(a) Show that if $y_1^2+y_2^2+y_3^2+y_4^2=1$, then the matrix
$$
Q=\left(\begin{array}{ccc}
y_1^2+y_2^2-y_3^2-y_4^2 & 2\left(y_2 y_3+y_1 y_4\right) & 2\left(y_2 y_4-y_1 y_3\right) \\
2\left(y_2 y_3-y_1 y_4\right) & y_1^2-y_2^2+y_3^2-y_4^2 & 2\left(y_3 y_4+y_1 y_2\right) \\
2\left(y_2 y_4+y_1 y_3\right) & 2\left(y_3 y_4-y_1 y_2\right) & y_1^2-y_2^2-y_3^2+y_4^2
\end{array}\right)
$$
is a proper orthogonal matrix.
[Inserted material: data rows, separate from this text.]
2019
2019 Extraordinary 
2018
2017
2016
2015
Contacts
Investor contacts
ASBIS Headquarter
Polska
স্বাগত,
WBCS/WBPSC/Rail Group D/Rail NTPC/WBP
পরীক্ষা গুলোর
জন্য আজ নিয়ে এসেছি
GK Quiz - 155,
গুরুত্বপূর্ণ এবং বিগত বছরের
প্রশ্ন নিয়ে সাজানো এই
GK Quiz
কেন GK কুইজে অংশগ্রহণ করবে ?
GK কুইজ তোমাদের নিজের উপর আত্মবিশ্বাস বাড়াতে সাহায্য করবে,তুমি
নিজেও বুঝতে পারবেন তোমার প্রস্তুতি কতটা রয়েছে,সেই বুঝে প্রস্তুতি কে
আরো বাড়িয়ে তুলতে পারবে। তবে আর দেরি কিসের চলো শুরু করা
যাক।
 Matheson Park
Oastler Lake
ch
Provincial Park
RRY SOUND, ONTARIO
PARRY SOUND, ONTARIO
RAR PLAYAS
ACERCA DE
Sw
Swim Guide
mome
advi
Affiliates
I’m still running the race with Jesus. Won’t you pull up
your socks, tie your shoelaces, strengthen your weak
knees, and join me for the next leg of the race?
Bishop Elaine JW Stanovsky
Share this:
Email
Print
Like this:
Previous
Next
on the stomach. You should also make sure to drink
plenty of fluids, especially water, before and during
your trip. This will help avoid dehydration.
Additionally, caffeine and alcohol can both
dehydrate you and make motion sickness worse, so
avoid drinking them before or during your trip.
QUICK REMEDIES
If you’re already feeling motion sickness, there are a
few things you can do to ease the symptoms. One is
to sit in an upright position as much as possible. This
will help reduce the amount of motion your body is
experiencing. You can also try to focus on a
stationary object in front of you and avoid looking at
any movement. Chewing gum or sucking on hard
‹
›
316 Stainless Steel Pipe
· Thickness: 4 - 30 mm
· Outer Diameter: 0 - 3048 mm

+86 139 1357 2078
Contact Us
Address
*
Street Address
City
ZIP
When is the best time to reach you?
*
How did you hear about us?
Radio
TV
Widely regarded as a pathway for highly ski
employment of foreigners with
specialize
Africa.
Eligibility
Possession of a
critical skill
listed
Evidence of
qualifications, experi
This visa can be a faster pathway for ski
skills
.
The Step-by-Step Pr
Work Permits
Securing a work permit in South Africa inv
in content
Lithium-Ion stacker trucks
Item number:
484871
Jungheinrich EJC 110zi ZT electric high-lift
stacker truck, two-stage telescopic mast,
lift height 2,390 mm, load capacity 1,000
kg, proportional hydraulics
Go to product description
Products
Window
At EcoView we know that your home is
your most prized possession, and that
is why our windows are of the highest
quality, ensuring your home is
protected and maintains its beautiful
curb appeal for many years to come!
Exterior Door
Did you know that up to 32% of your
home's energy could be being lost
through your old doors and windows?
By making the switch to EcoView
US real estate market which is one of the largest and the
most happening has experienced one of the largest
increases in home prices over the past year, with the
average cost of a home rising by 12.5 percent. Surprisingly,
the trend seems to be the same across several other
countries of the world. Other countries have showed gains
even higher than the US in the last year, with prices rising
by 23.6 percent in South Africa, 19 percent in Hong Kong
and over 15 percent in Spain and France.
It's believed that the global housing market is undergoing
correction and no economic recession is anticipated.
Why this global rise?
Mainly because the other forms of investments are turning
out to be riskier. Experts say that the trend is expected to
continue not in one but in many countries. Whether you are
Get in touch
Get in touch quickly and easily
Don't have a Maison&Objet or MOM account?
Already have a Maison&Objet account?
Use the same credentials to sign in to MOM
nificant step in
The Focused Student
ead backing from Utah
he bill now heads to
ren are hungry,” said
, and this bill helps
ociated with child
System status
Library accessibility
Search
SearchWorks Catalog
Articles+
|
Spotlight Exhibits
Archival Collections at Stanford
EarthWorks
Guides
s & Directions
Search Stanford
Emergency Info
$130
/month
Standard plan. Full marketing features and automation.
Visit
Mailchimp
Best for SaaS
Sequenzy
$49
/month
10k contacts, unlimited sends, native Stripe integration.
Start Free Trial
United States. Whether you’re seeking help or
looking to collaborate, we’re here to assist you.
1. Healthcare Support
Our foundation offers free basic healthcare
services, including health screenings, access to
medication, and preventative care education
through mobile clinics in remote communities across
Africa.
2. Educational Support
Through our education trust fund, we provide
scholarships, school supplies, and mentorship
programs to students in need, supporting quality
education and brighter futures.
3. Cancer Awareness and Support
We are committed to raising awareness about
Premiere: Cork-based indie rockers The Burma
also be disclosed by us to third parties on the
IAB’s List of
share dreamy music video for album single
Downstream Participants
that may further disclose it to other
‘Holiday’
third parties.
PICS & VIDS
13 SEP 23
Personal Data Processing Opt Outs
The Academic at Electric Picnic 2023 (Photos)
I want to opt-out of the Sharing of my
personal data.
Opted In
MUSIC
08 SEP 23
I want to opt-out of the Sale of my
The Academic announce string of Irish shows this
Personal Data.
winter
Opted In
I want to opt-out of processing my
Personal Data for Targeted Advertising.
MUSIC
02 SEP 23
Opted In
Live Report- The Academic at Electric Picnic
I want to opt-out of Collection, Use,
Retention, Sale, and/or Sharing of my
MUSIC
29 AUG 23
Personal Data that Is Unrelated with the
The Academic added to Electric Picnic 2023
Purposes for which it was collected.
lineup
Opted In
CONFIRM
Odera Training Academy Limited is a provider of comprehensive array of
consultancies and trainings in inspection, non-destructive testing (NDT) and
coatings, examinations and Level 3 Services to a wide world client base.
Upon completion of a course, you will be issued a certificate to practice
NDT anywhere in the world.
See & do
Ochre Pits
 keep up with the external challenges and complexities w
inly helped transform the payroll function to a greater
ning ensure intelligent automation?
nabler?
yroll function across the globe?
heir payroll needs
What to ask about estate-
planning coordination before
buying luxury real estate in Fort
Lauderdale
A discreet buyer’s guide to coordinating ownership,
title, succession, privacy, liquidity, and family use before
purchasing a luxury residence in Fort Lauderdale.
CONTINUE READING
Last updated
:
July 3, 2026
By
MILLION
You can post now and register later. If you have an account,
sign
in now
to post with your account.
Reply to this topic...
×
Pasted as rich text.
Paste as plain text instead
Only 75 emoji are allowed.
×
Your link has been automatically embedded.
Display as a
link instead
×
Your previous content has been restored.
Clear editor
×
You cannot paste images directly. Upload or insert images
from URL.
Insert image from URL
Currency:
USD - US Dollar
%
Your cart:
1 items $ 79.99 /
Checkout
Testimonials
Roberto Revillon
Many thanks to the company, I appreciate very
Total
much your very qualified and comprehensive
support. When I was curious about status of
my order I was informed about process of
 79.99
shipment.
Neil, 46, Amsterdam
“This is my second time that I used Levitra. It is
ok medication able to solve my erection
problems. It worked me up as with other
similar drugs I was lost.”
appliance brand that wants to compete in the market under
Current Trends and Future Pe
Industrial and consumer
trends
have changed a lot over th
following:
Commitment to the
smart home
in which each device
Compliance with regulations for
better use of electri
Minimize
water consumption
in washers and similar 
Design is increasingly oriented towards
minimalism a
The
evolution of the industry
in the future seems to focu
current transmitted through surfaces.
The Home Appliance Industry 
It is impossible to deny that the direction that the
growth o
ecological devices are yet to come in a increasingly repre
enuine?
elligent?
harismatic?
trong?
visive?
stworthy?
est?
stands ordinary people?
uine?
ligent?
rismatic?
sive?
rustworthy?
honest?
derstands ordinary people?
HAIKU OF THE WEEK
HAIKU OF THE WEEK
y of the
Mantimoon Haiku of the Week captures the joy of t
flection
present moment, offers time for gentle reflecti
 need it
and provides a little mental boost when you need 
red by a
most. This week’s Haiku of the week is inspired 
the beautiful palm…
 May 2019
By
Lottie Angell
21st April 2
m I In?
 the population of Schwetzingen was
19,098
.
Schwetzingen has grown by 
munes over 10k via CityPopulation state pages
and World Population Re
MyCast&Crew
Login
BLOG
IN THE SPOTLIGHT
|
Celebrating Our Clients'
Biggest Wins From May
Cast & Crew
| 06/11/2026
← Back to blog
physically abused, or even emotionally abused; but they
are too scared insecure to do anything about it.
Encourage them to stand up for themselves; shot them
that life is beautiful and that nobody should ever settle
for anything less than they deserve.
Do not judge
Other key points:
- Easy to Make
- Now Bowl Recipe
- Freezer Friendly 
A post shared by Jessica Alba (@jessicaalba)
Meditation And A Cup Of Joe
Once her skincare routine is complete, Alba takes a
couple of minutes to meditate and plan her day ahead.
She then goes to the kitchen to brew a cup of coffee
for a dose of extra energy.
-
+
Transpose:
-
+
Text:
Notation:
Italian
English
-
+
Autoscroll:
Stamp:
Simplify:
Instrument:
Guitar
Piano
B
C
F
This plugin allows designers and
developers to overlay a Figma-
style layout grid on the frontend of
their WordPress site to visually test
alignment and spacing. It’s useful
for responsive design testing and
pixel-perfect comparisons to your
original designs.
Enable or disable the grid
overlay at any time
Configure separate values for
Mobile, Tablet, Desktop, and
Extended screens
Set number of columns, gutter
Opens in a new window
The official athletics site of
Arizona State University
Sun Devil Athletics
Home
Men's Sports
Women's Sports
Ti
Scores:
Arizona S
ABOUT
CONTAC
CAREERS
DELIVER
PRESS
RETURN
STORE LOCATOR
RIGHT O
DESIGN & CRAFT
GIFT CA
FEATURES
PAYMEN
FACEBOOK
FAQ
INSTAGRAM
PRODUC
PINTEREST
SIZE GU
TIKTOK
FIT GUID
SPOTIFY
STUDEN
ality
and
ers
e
The numbers $y_1, y_2, y_3, y_4$ are known as Cayley-Klein parameters. (b) Write down a formula for $Q^{-1}$. (c) Prove the formulas
$$
y_1=\cos \frac{\varphi+\psi}{2} \cos \frac{\theta}{2}, y_2=\cos \frac{\varphi-\psi}{2} \sin \frac{\theta}{2}, y_3=\sin \frac{\varphi-\psi}{2} \sin \frac{\theta}{2}, y_4=\sin \frac{\varphi+\psi}{2} \cos \frac{\theta}{2} \text {, }
$$
relating the Cayley-Klein parameters and the Euler angles of Exercise 4.3.4, cf. [31; $\$ 4-5]$.